Diffusion-based image editing models have achieved significant progress in real world applications. However, conventional models typically rely on natural language prompts, which often lack the precision required to localize target objects. Consequently, these models struggle to maintain background consistency due to their global image regeneration paradigm. Recognizing that visual cues provide an intuitive means for users to highlight specific areas of interest, we utilize bounding boxes as guidance to explicitly define the editing target. This approach ensures that the diffusion model can accurately localize the target while preserving background consistency. To achieve this, we propose FineEdit, a multi-level bounding box injection method that enables the model to utilize spatial conditions more effectively.
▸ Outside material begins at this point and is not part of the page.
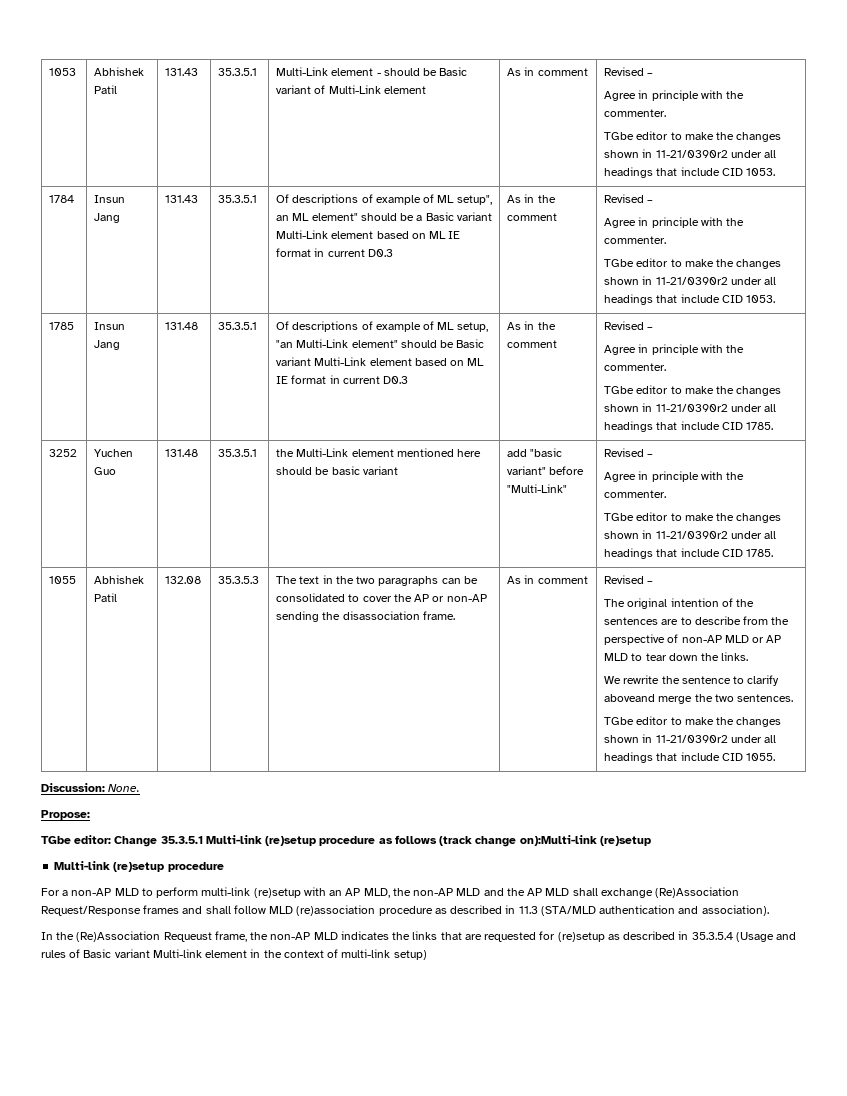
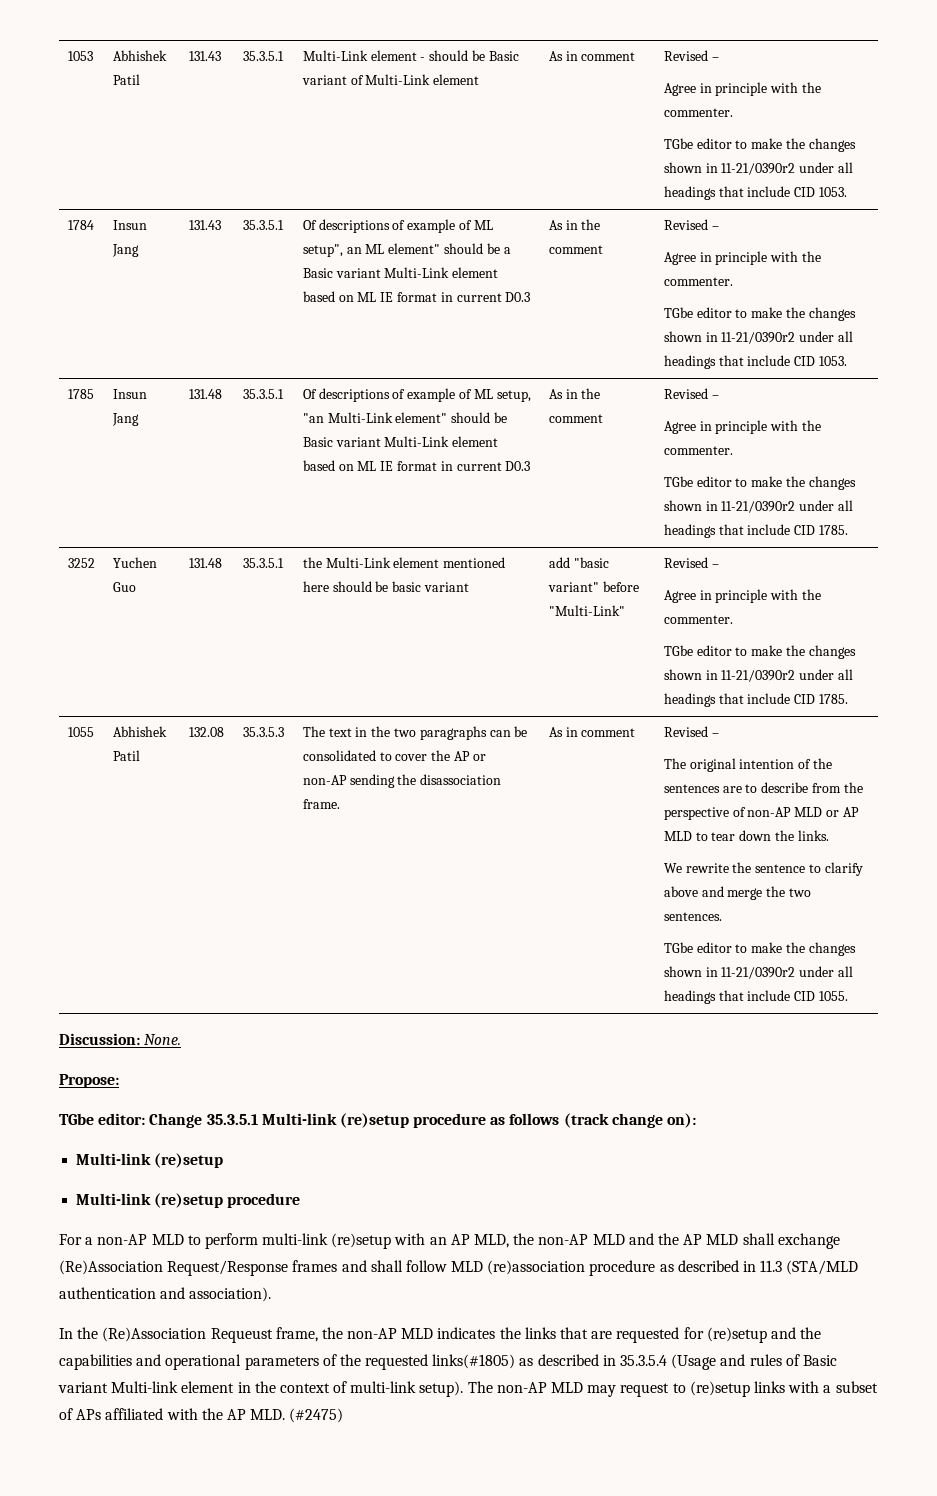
[604,694,656,702] aboveand -> [663,886,724,897] above and
[519,835,597,846] on):Multi-link -> [667,1113,697,1128] [76,1153,152,1165] on): // Multi-link
(605, 937) none -> [770,1327,822,1339] [59,1354,516,1370] and the capabilities and operational parameters of the requested links(#1805)
[393,950,427,960] setup) -> [419,1381,878,1397] [59,1408,344,1423] setup). The non-AP MLD may request to (re)setup links with a subset of APs affiliated with the AP MLD. (#2475)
To support this high precision guidance, we present FineEdit-1.2M, a large scale, finegrained dataset comprising 1.2 million image editing pairs with precise bounding box annotations. Furthermore, we construct a comprehensive benchmark, termed FineEdit-Bench, which includes 1,000 images across 10 subjects to effectively evaluate region based editing capabilities. Evaluations on FineEdit-Bench demonstrate that our model significantly outperforms state-of-the-art open-source models (e.g., Qwen-Image-Edit and LongCat-Image-Edit) in instruction compliance and background preservation. Further assessments on open benchmarks (GEdit and ImgEdit Bench) confirm its superior generalization and robustness.

Object Removal

Object Replacement

Object Style

Addition & Compose

Method Overview

Mixed Video-Image Finetuning

Overview of FineEdit framework, which includes two training stages: (a) Pre-training stage establishes multi-level spatial priors using early and deep fusion. (b) Post-training stage applies reinforcement learning with a novel decoupled reward function.

U-GAF Pipeline

Mixed Video-Image Finetuning

The proposed U-GAF Pipeline (Unified Generation, Annotation, and Filtering) consists of four synergistic stages for high-quality data synthesis: Data Curation, (2) Data Annotation, (3) Edit Generation, and (4) Data Refinement.